Approximately one in 2000 Caucasians have cystic fibrosis (CF), a genetic disorder caused by inactivating mutations in the cystic fibrosis transmembrane conductance regulator (CFTR) gene. The CFTR protein, a member of the ABC transporter family, forms a chloride channel localized to the plasma membrane. The protein consists of five domains: two membrane-spanning domains that form the chloride ion channel, two nucleotide-binding domains that hydrolyze ATP, and a regulatory domain. Expression of the CFTR gene is highest in cells that line passageways of the lungs, pancreas, colon, ileum, and genitourinary tract.
In addition to CF, defects in the CFTR gene are associated with diseases including, for example, pancreatitis, chronic obstructive pulmonary disease (COPD), asthma, chronic sinusitis, primary sclerosing cholangitis, and congenital bilateral absence of the vas deferens (CBAVD).

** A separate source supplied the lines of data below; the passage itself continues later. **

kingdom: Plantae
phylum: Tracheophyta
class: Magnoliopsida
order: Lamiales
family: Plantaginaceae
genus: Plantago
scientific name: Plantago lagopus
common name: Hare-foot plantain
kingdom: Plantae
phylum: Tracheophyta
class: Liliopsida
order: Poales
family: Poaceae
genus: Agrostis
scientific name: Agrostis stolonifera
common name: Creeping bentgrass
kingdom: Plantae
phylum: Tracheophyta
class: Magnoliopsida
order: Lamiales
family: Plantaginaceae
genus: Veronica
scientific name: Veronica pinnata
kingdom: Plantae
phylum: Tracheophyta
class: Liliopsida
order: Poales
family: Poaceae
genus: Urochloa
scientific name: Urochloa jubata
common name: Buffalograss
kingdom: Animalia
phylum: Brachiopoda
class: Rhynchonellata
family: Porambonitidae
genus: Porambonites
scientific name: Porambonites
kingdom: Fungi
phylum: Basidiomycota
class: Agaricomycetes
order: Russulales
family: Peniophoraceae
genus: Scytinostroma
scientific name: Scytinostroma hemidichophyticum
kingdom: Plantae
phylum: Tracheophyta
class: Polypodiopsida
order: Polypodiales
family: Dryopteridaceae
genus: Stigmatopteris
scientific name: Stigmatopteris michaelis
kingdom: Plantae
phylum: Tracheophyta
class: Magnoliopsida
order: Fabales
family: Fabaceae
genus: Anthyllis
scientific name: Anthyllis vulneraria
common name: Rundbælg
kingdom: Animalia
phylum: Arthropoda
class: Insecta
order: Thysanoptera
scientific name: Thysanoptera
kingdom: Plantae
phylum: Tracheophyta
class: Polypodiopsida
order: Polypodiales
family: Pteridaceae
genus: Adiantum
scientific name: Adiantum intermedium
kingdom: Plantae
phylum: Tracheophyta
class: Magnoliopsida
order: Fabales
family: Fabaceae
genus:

The most common inactivating mutation of the CFTR gene, detected in about 70% of CF patients, is a deletion of the three base pairs encoding the phenylalanine at amino acid residue 508 (ΔF508). The F508 residue is located in a membrane spanning domain and its deletion causes incorrect folding of the newly synthesized protein. As a result, misfolded protein is degraded in the endoplasmic reticulum shortly after synthesis. Patients having a homozygous ΔF508 deletion tend to have the most severe symptoms of cystic fibrosis, resulting from a loss of chloride ion transport. The disturbance in the sodium and chloride ion balance in the cells lining the respiratory tract results in a thick, sticky mucus layer that is not easily removed by the cilia. The altered mucus also traps bacteria, resulting in chronic infections. Accordingly, most CF therapy is directed to controlling persistent and often fatal lung infections. There is a need for improved therapies that treat the underlying causes of CF and other CFTR-related diseases.